Eating healthy fats has a direct impact on inflammation in the body. Sources of omega-3 and omega-9 fatty acids help to reduce inflammation in the body. Unfortunately, the average American diet includes too many foods rich in omega-6 fatty acids, found in processed and fast foods, and far too few rich in omega-3 and 9 fatty acids, such as those found in cold-water fish or nuts/seeds. When that balance is out of whack, inflammation can set in. The average adult needs about 20% of their diet in healthy fats. Omega-9 fats include avocado, olive oil, and almonds, to name a few. Sources of omega-3 fats include flax seeds and oil (don’t heat flax), sardines, ocean salmon, and walnuts.
Here are some tips for selecting and eating foods that are more healthful to your teeth:
• Keep fruits, vegetables, nuts and seeds in your house to offer as "healthy snacks" instead of carbohydrates. Buy foods that are sugar-free or unsweetened or preferably natural such as whole foods like fruits, vegetables, nuts and seeds. Choose fruits and vegetables that contain a high volume of water, such as pears, melons, celery, and cucumbers. Limit bananas and raisins, as these contain concentrated sugar. You should brush immediately after eating fruits.
• Avoid sticky, chewy foods. Foods that cling to your teeth promote tooth decay. So when you snack, avoid soft, sweet, sticky foods such as cakes, candy and dried fruits. Instead, choose healthy foods such as nuts, seeds, raw vegetables, and plain yogurt. Try to brush teeth immediately after eating.
• Serve sugary treats with meals, not as snacks.
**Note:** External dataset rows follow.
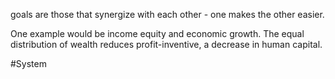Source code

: goals are those that synergize with each other - one makes the other easier.

One example would be income equity and economic growth. The equal distribution of wealth reduces profit-inventive, a decrease in human capital.

#System 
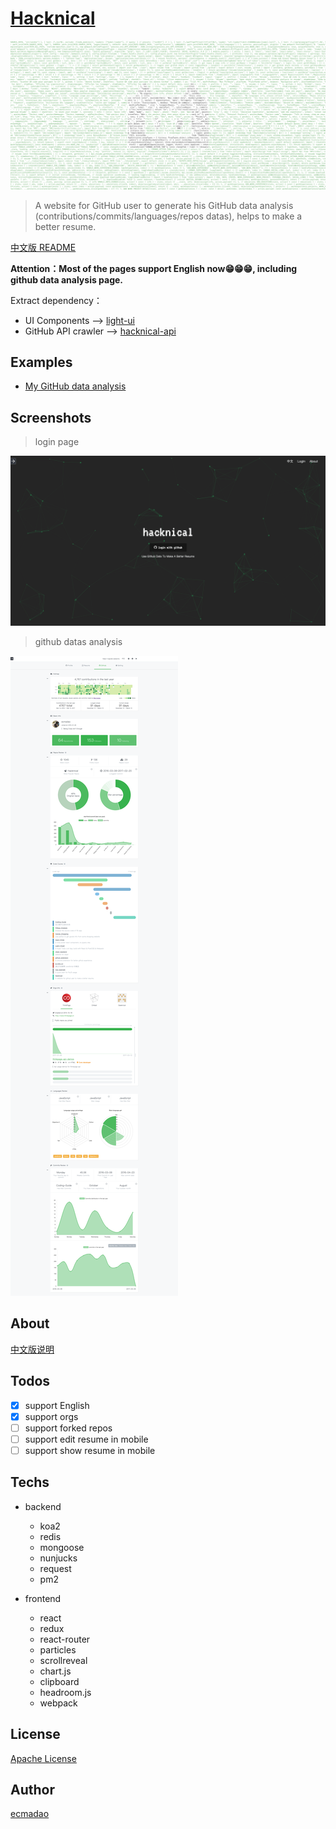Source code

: # [Hacknical](http://hacknical.com?locale=en)

![hacknical-logo-with-text](./screenshots/logos/hacknical-logo-large.png)

> A website for GitHub user to generate his GitHub data analysis (contributions/commits/languages/repos datas), helps to make a better resume.

[中文版 README](./README-ZH.md)

**Attention：Most of the pages support English now😁😁😁, including github data analysis page.**

Extract dependency：

- UI Components --> [light-ui](https://github.com/ecmadao/light-ui)
- GitHub API crawler --> [hacknical-api](https://github.com/ecmadao/hacknical-api)

## Examples

- [My GitHub data analysis](http://hacknical.com/github/ecmadao?locale=en)

## Screenshots

> login page

![login page](./screenshots/login-en.png)

> github datas analysis

![github datas](./screenshots/github-en.png)

## About

[中文版说明](./doc/ABOUT-zh.md)

## Todos

- [x] support English
- [x] support orgs
- [ ] support forked repos
- [ ] support edit resume in mobile
- [ ] support show resume in mobile

## Techs

- backend

  - koa2
  - redis
  - mongoose
  - nunjucks
  - request
  - pm2

- frontend

  - react
  - redux
  - react-router
  - particles
  - scrollreveal
  - chart.js
  - clipboard
  - headroom.js
  - webpack


## License

[Apache License](./LICENSE)

## Author

[ecmadao](//github.com/ecmadao)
If you plan to have sweets, eat them as desserts immediately following the meal. There’s usually an increased amount of saliva in the mouth around mealtime, making it easier to wash food away from teeth. The mealtime beverage also helps to wash away food particles on teeth.
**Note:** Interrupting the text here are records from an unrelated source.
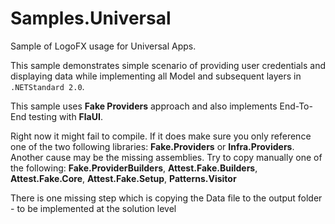 # Samples.Universal
Sample of LogoFX usage for Universal Apps.

This sample demonstrates simple scenario of providing user credentials and displaying data 
while implementing all Model and subsequent layers in `.NETStandard 2.0`.

This sample uses **Fake Providers** approach and also implements End-To-End testing with **FlaUI**.

Right now it might fail to compile. If it does make sure you only reference 
one of the two following libraries: **Fake.Providers** or **Infra.Providers**. 
Another cause may be the missing assemblies. Try to copy manually one of the following:
**Fake.ProviderBuilders**, **Attest.Fake.Builders**, **Attest.Fake.Core**, **Attest.Fake.Setup**, **Patterns.Visitor**

There is one missing step which is copying the Data file to the output folder - to be implemented at the solution level
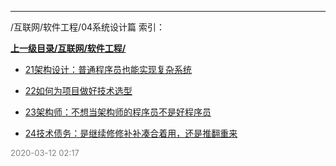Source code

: 
----

/互联网/软件工程/04系统设计篇 索引：


**[上一级目录/互联网/软件工程/](/互联网/软件工程/)**

- [21架构设计：普通程序员也能实现复杂系统](/互联网/软件工程/04系统设计篇/21架构设计：普通程序员也能实现复杂系统)

- [22如何为项目做好技术选型](/互联网/软件工程/04系统设计篇/22如何为项目做好技术选型)

- [23架构师：不想当架构师的程序员不是好程序员](/互联网/软件工程/04系统设计篇/23架构师：不想当架构师的程序员不是好程序员)

- [24技术债务：是继续修修补补凑合着用，还是推翻重来](/互联网/软件工程/04系统设计篇/24技术债务：是继续修修补补凑合着用，还是推翻重来)


<font size=2 color='grey'> 2020-03-12 02:17 </font>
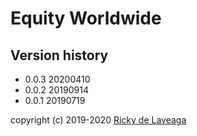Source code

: # Equity Worldwide

## Version history

- 0.0.3 20200410
- 0.0.2 20190914
- 0.0.1 20190719

copyright (c) 2019-2020 [Ricky de Laveaga](https://rdela.com/)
• Drink plain water instead of juice or soda. Juices, sodas, and even milk contain sugar. Water does not harm the teeth and aids in washing away any food particles that may be clinging to teeth.
• Include good sources of calcium in your diet to build strong teeth. Good sources include green leafy vegetables and cruciferous vegetables like broccoli. Eating 5-8 half-cup servings of vegetables per day helps fight inflammation in the entire body.
• Avoid eating fermentable carbohydrates by themselves. When you eat fermentable carbohydrates, such as crackers, cookies and chips, eat them as part of your meal, instead of by themselves. Combinations of foods neutralize acids in the mouth and inhibit tooth decay. For example, an apple with some nut butter provides a great snack by balancing the fructose from the apple with some healthy fat and protein from the nut butter. Your snack will be just as satisfying and better for your dental health as well as balancing blood sugar with some protein.
• Get in the habit of eating as few snacks as possible. The frequency of snacking is far more important than the quantity consumed. Time between meals allows saliva to wash away food particles that bacteria would otherwise feast on. Frequent snacking, without brushing immediately afterwards, provides constant fuel to feed bacteria, which leads to plaque development and tooth decay. Try to limit snacks as much as possible and to no more than one or two a day. Brush teeth immediately after consuming the snack, if possible.
• Avoid sugary foods that linger on the teeth. Lollipops, hard candies, cough drops, and mints all contribute to tooth decay because they continuously coat the teeth with sugar.
• Never put your baby to bed with a bottle filled with milk, formula, juice, or soda. If your baby needs a bottle at bedtime, fill it with plain water.